My Lent Experiment: A Failure?
Easter is this Sunday, Lent is almost over, and I am craving meat.
It’s pretty serious. Yesterday, I felt like having fried chicken. Last night before I fell asleep, I was fantasizing about eating barbecued ribs. And right now, I’m thinking about how good a a lunchmeat sandwich or a hot dog would taste (the fact that the meat is processed is not bothering me).
In short, it doesn’t bode well for any kind of future as a vegetarian.
Even worse, I cheated three times. I ate three dishes with meat in them, three times when I was having meals with my family, and they tasted so good that I didn’t even feel guilty about it until long afterwards.

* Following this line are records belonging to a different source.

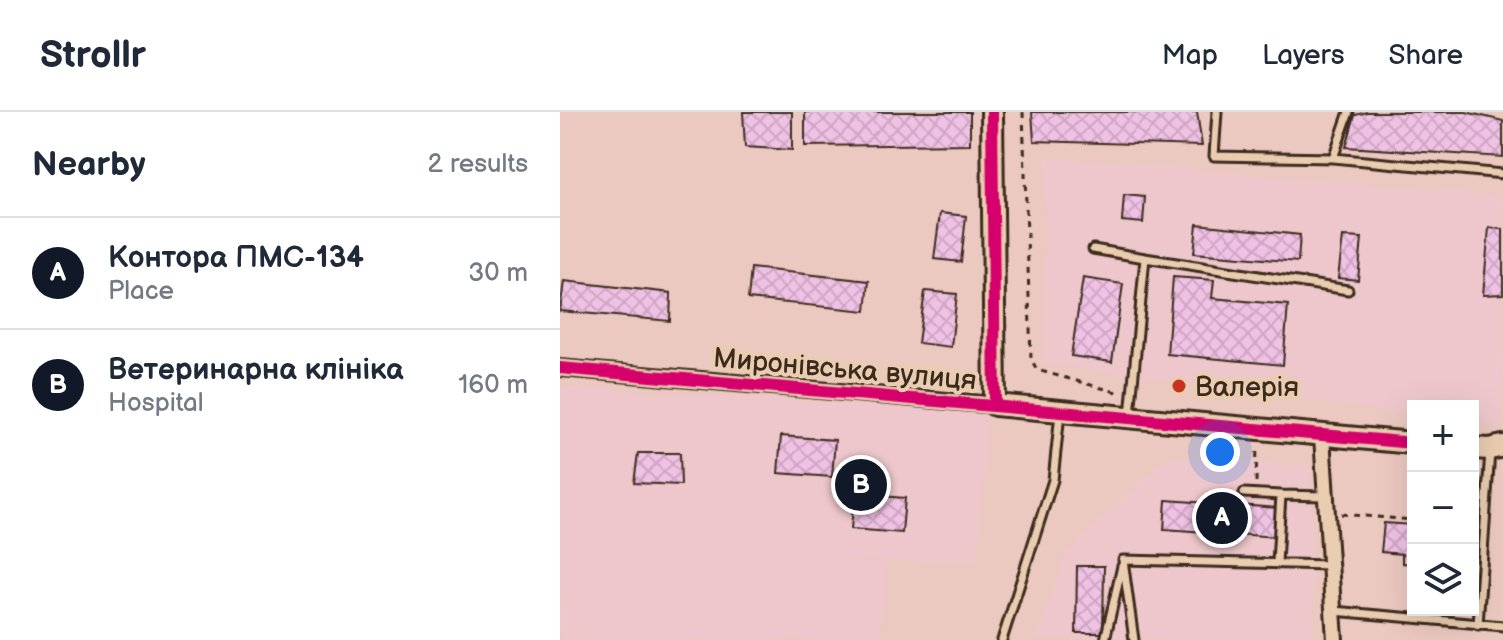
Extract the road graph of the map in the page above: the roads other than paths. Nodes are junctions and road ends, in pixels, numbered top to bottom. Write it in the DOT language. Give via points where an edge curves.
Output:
graph roads {
  1 [pos="992,112"];
  2 [pos="1217,112"];
  3 [pos="1349,112"];
  4 [pos="1333,158"];
  5 [pos="1503,174"];
  6 [pos="1093,249"];
  7 [pos="1145,258"];
  8 [pos="1348,290"];
  9 [pos="560,368"];
  10 [pos="995,405"];
  11 [pos="1060,411"];
  12 [pos="1129,417"];
  13 [pos="1322,436"];
  14 [pos="1407,443"];
  15 [pos="1492,450"];
  16 [pos="1244,493"];
  17 [pos="1281,495"];
  18 [pos="1325,496"];
  19 [pos="1123,560"];
  20 [pos="1277,563"];
  21 [pos="1329,565"];
  22 [pos="1332,611"];
  23 [pos="1478,625"];
  24 [pos="1503,626"];
  25 [pos="1002,640"];
  26 [pos="1105,640"];
  27 [pos="1134,640"];
  28 [pos="1335,640"];
  1 -- 10 [label="street"];
  2 -- 4 [label="lane" via="1214,156"];
  3 -- 4 [label="lane"];
  4 -- 5 [label="lane"];
  6 -- 7 [label="lane"];
  7 -- 8 [label="lane"];
  7 -- 12 [label="lane"];
  9 -- 10 [label="street, Миронівська вулиця"];
  10 -- 11 [label="street, Миронівська вулиця"];
  11 -- 12 [label="street, Миронівська вулиця"];
  11 -- 25 [label="lane" via="1053,480"];
  12 -- 13 [label="street, Миронівська вулиця"];
  13 -- 14 [label="street, Миронівська вулиця"];
  13 -- 18 [label="street"];
  15 -- 23 [label="lane"];
  16 -- 17 [label="lane"];
  17 -- 18 [label="lane"];
  17 -- 20 [label="lane"];
  18 -- 21 [label="street"];
  19 -- 20 [label="lane"];
  19 -- 26 [label="lane"];
  19 -- 27 [label="lane"];
  20 -- 21 [label="lane"];
  21 -- 22 [label="street"];
  22 -- 23 [label="lane"];
  22 -- 28 [label="street"];
  23 -- 24 [label="lane"];
}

From both a religious standpoint and a gastronomical standpoint, the experiment was a failure. I didn’t stop eating meat for all 40 days, and while the vegetarian dishes I made were good, they weren’t enough to satisfy my huge, overwhelming animal-protein cravings. Yet I’m not giving up. I can recognize that I’m not ready to give up meat completely, but I can still reduce my meat consumption. If I cook one meat or fish dish per month and make enough to serve three or four people, that means I’ll be eating meat for about three days a week, which should hopefully be enough for me. Moreover, I can stop eating processed meats: no more salami or deli turkey sandwiches for me. (By the way, if anyone has some vegetarian sandwich recipes, please send them to me. I love sandwiches.)
So even though this experiment was not a success, I still managed to gain something from it. I gained recipes for delicious vegetarian meals. More importantly, I gained a new understanding of my dietary needs, weaknesses, and willpower.
If anyone has some tips for reducing meat consumption, or stories about becoming vegetarians, I’d be happy to read them.